Justice devolution ‘could deliver cross-border inquiry into child abuse’
The devolution of policing and justice powers to Stormont could help deliver a cross-border inquiry into child sex abuse in Ireland, it has been claimed.
As MLAs debated the political structures, and budget of more than £1bn, SDLP MLA Conall McDevitt said the powers could be used to tackle child abuse.
Health Minister Michael McGimpsey is considering appeals for an inquiry into the mistreatment of children in care homes overseen by the state and by clergy in Northern Ireland.
Mr McDevitt's comments came as Cardinal Sean Brady, faces criticism for failing to alert police to child abuse cases he knew of in 1975 as part of an internal church investigation into paedophile Father Brendan Smyth.
Dr Brady and other bishops face a string of revelations that child abuse victims were sworn to silence, while police were not informed of the sex crimes.

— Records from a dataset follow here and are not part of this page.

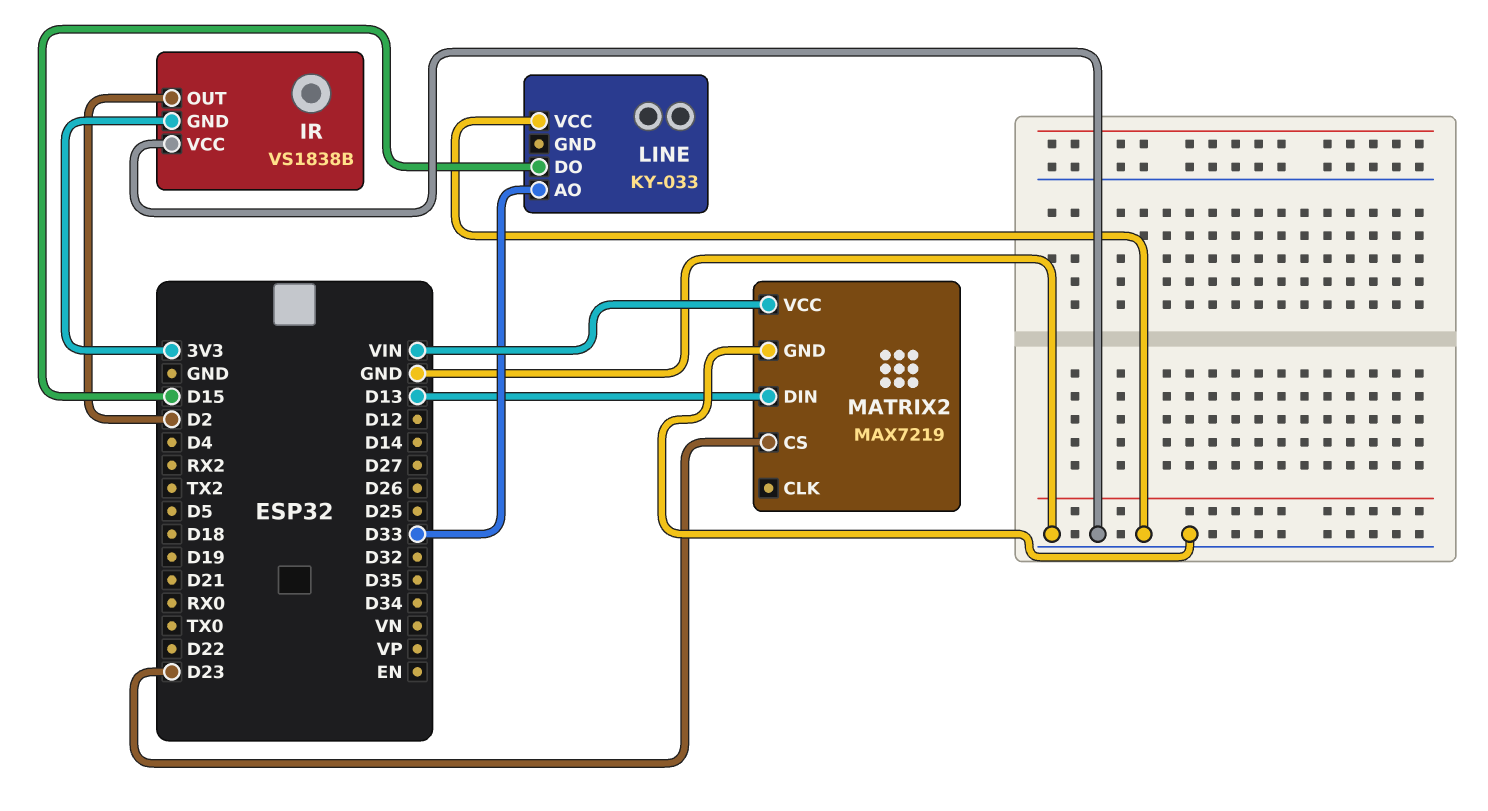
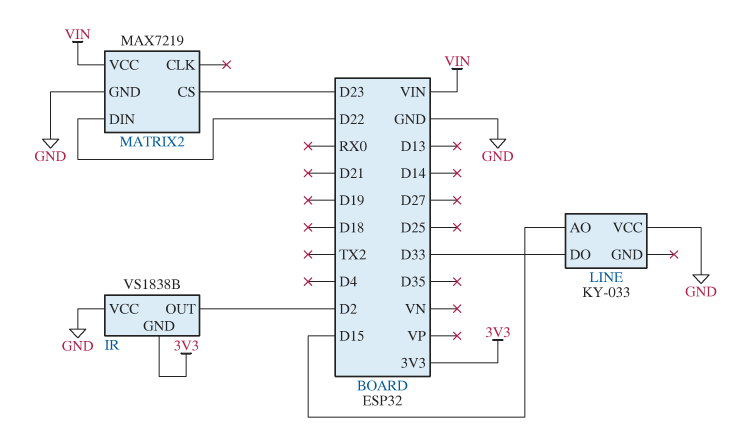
LINE pin AO: D33 -> D15
LINE pin DO: D15 -> D33
MATRIX2 pin DIN: D13 -> D22

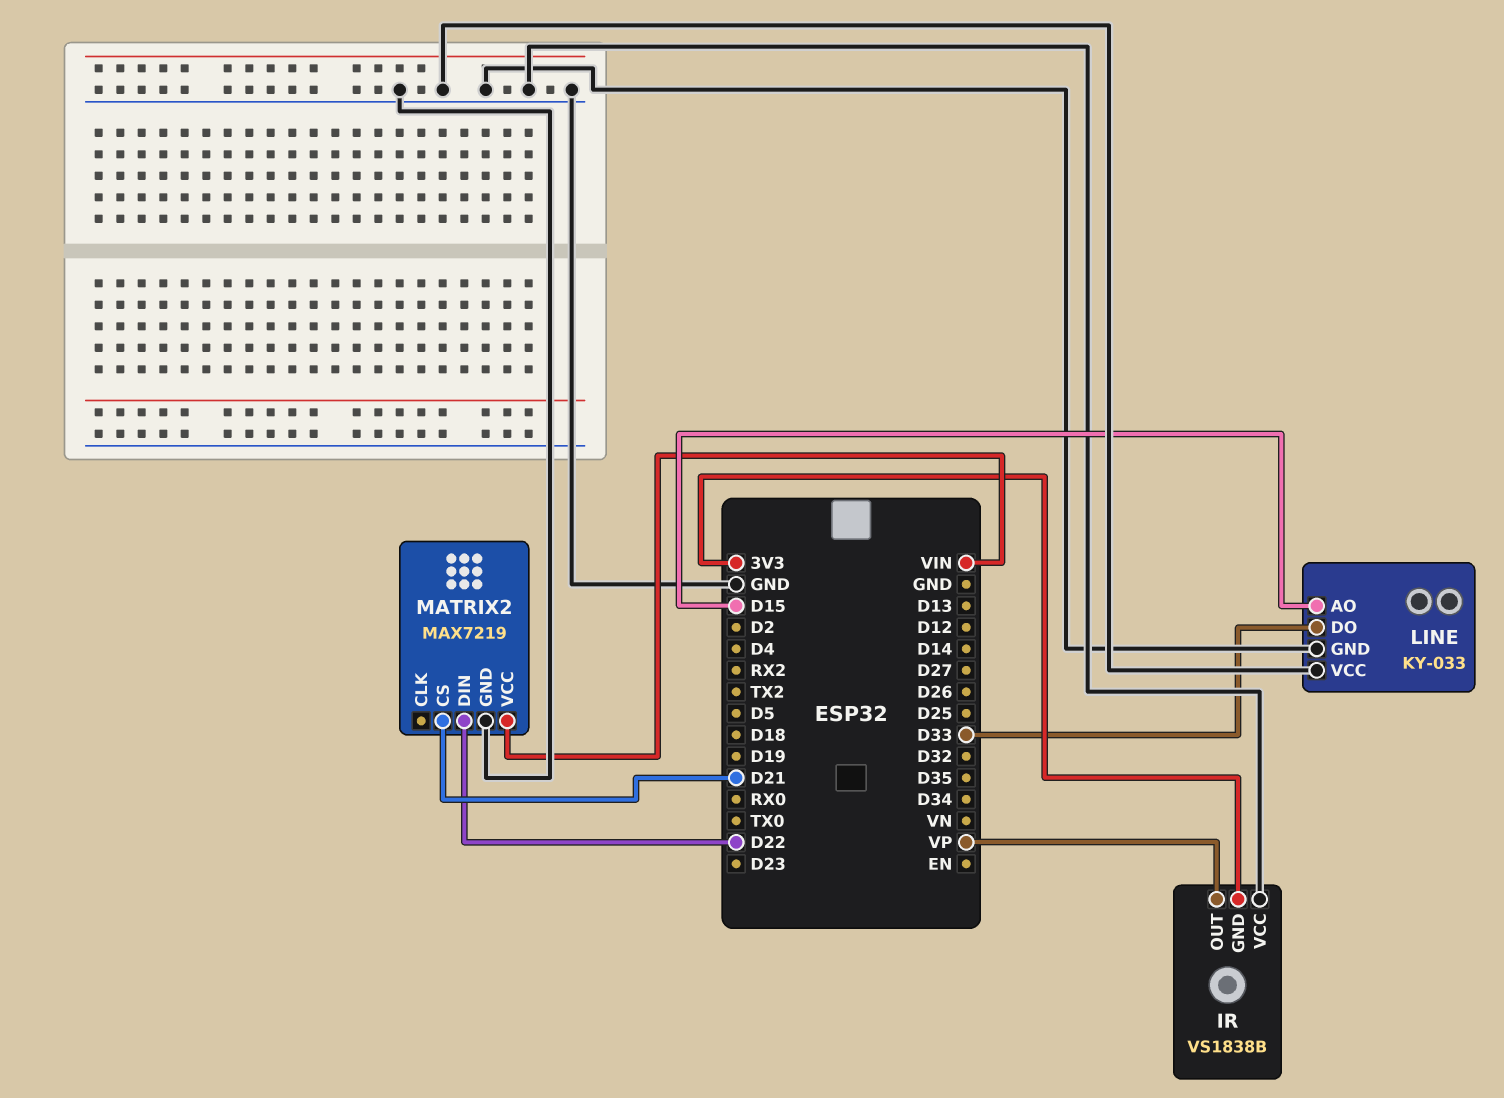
IR pin OUT: D2 -> VP
LINE pin GND: none -> GND
MATRIX2 pin CS: D23 -> D21

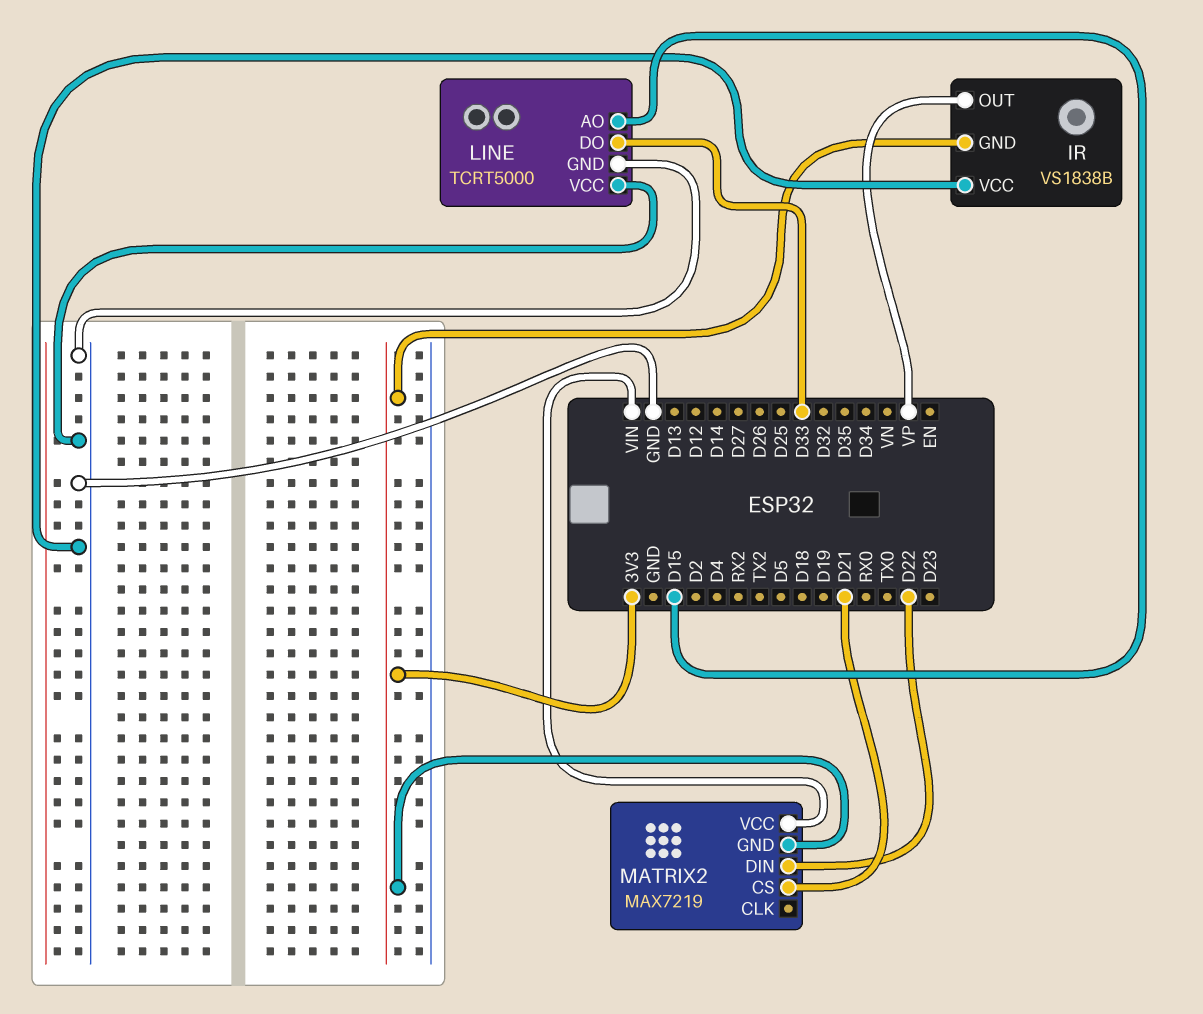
LINE: KY-033 -> TCRT5000
MATRIX2 pin GND: GND -> 3V3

Mr McDevitt said politicians debating legislation and budgets have a chance to transform that into action that could change lives” said the South Belfast MLA.
“And for those people who fell under the dark shadow of clerics — ordinary boys and girls, children living in perfectly normal homes but who found themselves abused, not just physically but also mentally and emotionally by some tiny minority of clerics in this region. We will need to put in place a process which is capable of transcending the border. This budget allows us to do that. It will allow us to be able to explore, diocese by diocese, what went wrong, and how we are going to right these wrongs.

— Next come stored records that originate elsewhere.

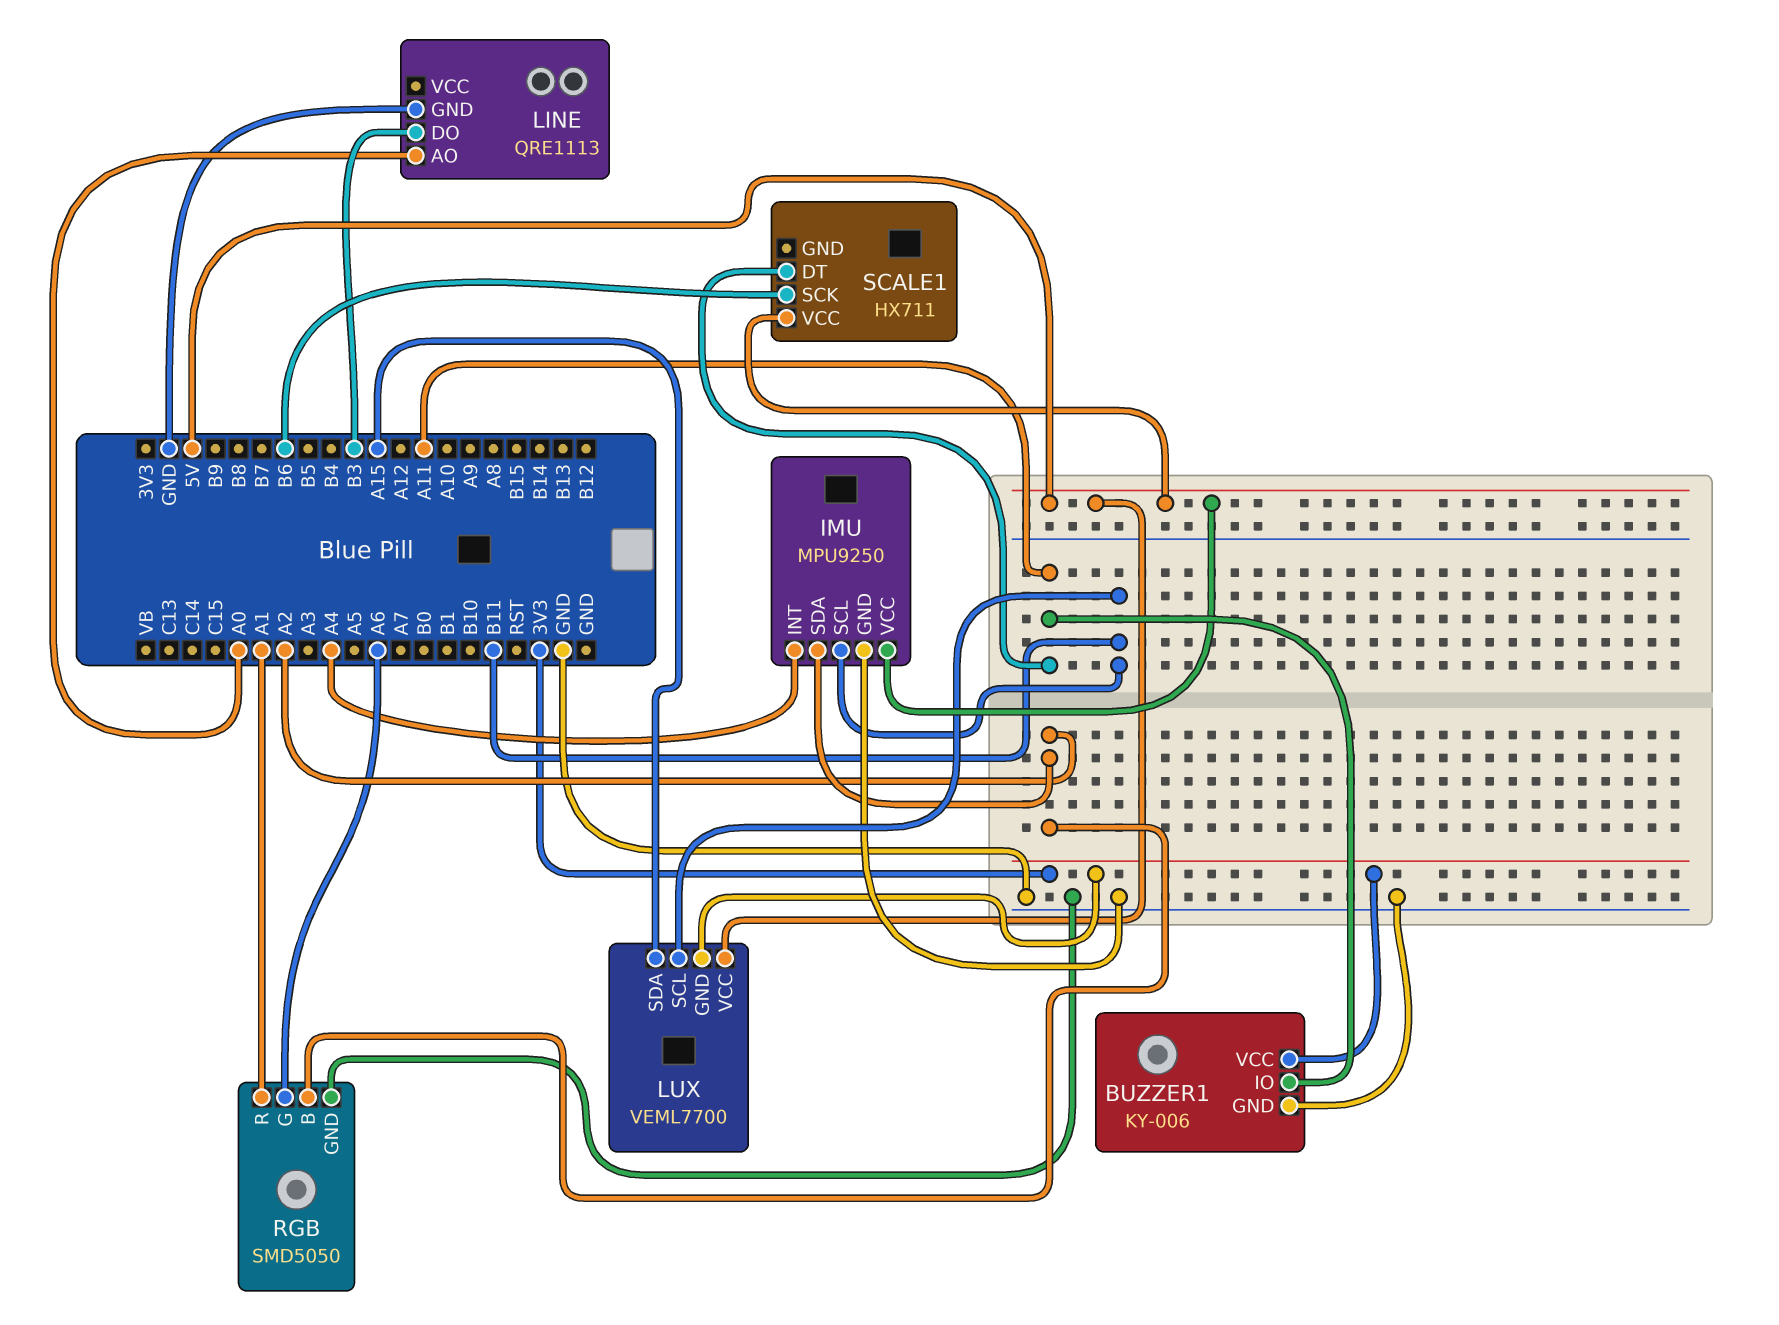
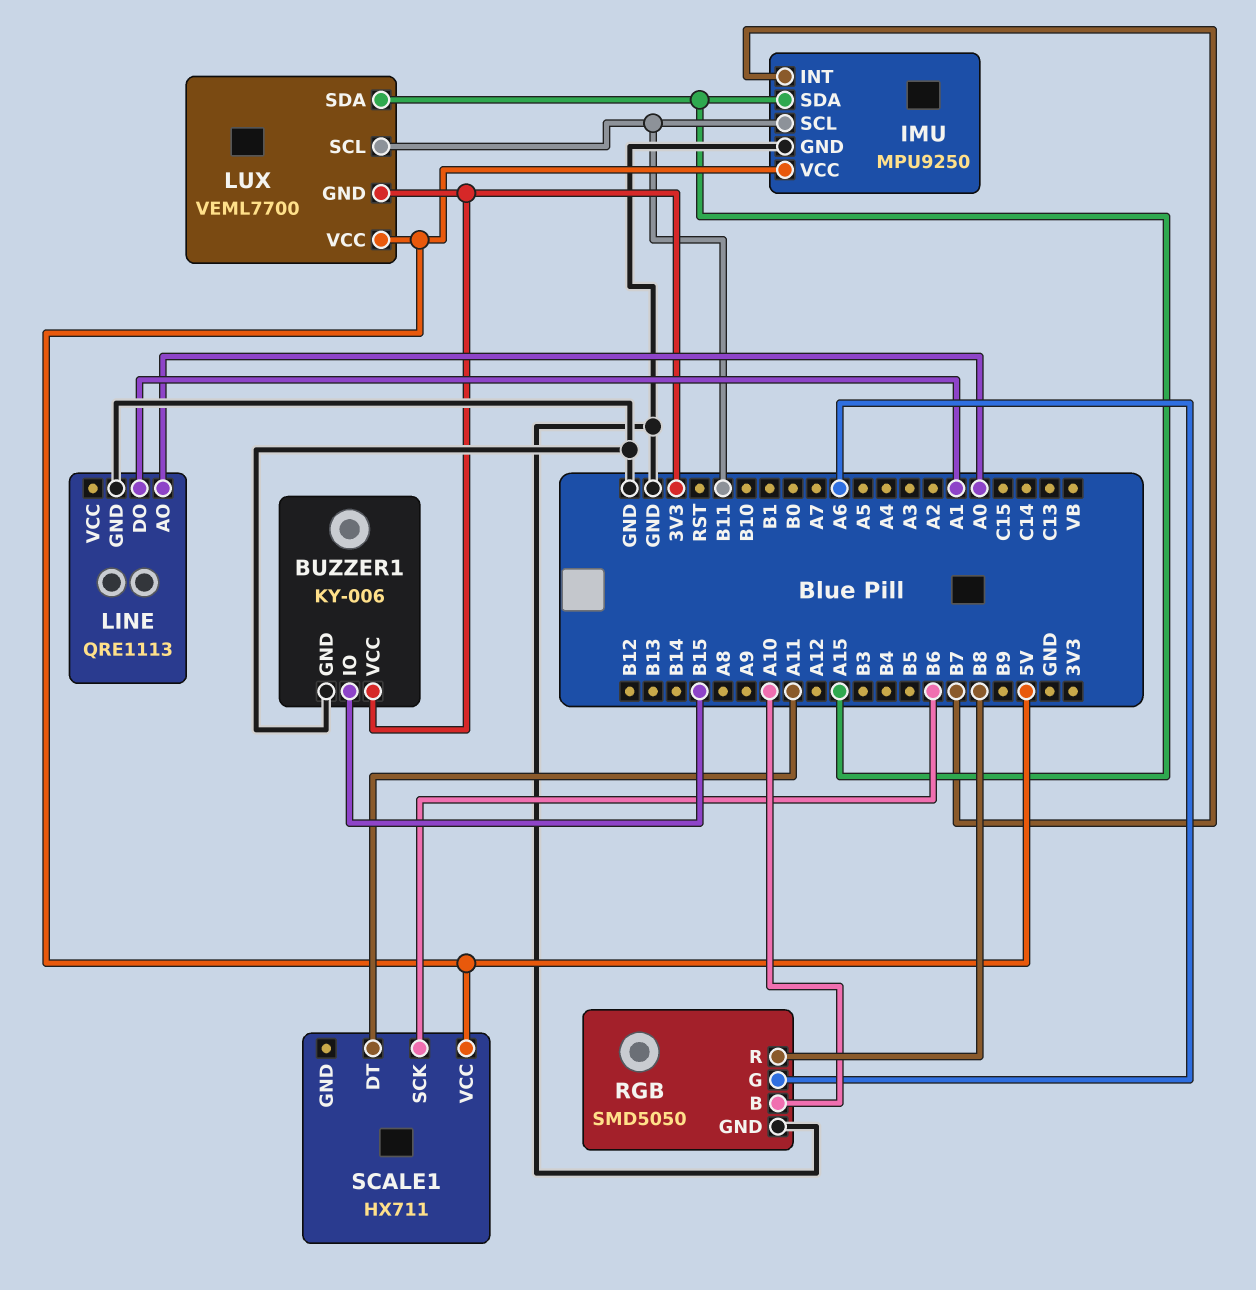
BUZZER1 pin IO: A11 -> B15
IMU pin INT: A4 -> B7
IMU pin SDA: A2 -> A15
LINE pin DO: B3 -> A1
RGB pin B: A2 -> A10
RGB pin R: A1 -> B8

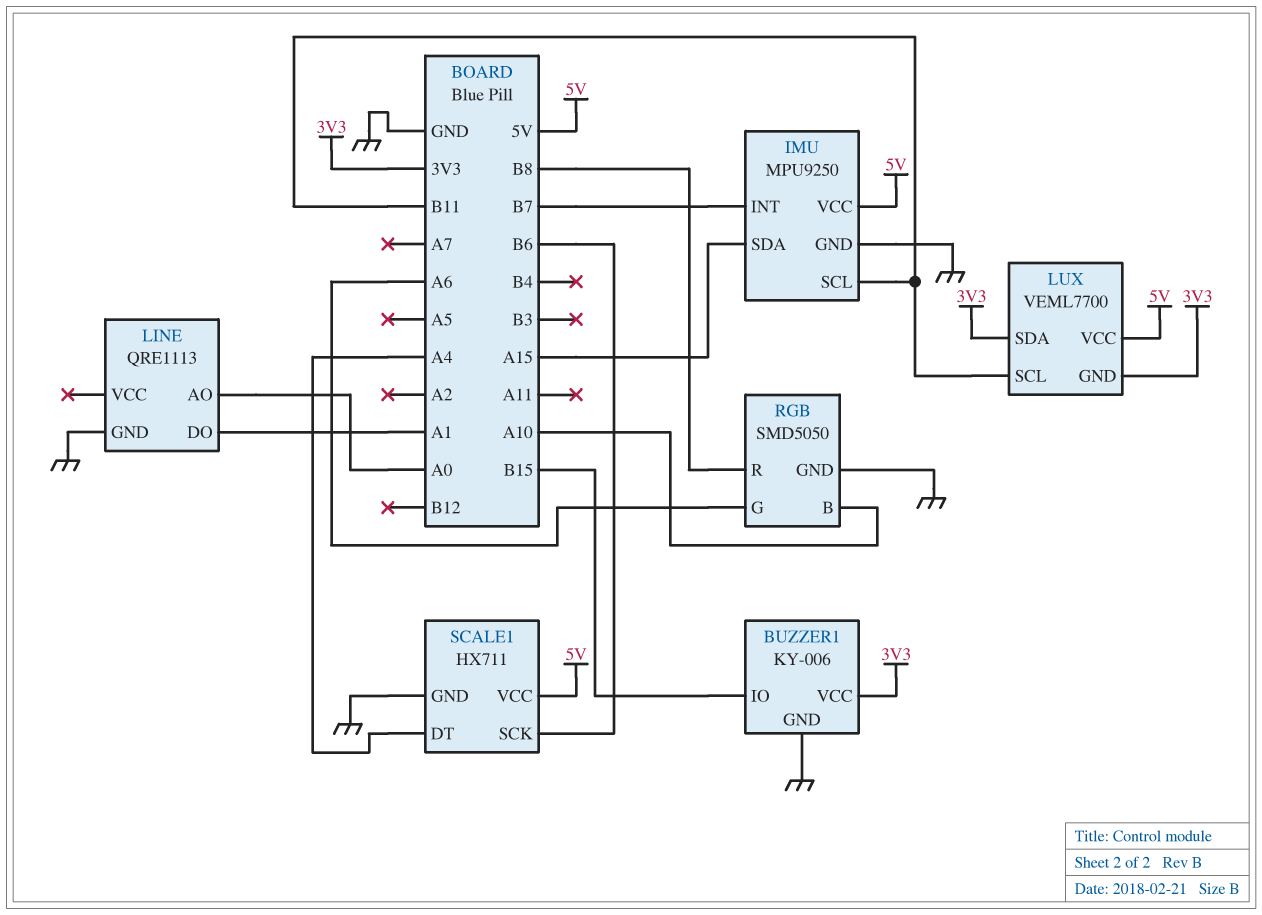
LUX pin SDA: A15 -> 3V3
SCALE1 pin DT: A11 -> A4
SCALE1 pin GND: none -> GND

“So these millions, these billions, they are not just numbers on a blue page. They are genuinely the last bastion of hope for some people on this island. They are the opportunity for police services, social services, for prime ministers, first ministers and deputy first ministers to work together in a way that they have never worked before.
“And when I see the Executive debate in the months and weeks ahead how to respond to the crisis that envelopes us all, I hope that the evidence of progress is on the page in front of us. I hope that the first steps towards real justice, towards truth, towards a new beginning, and towards the respect of children start here.”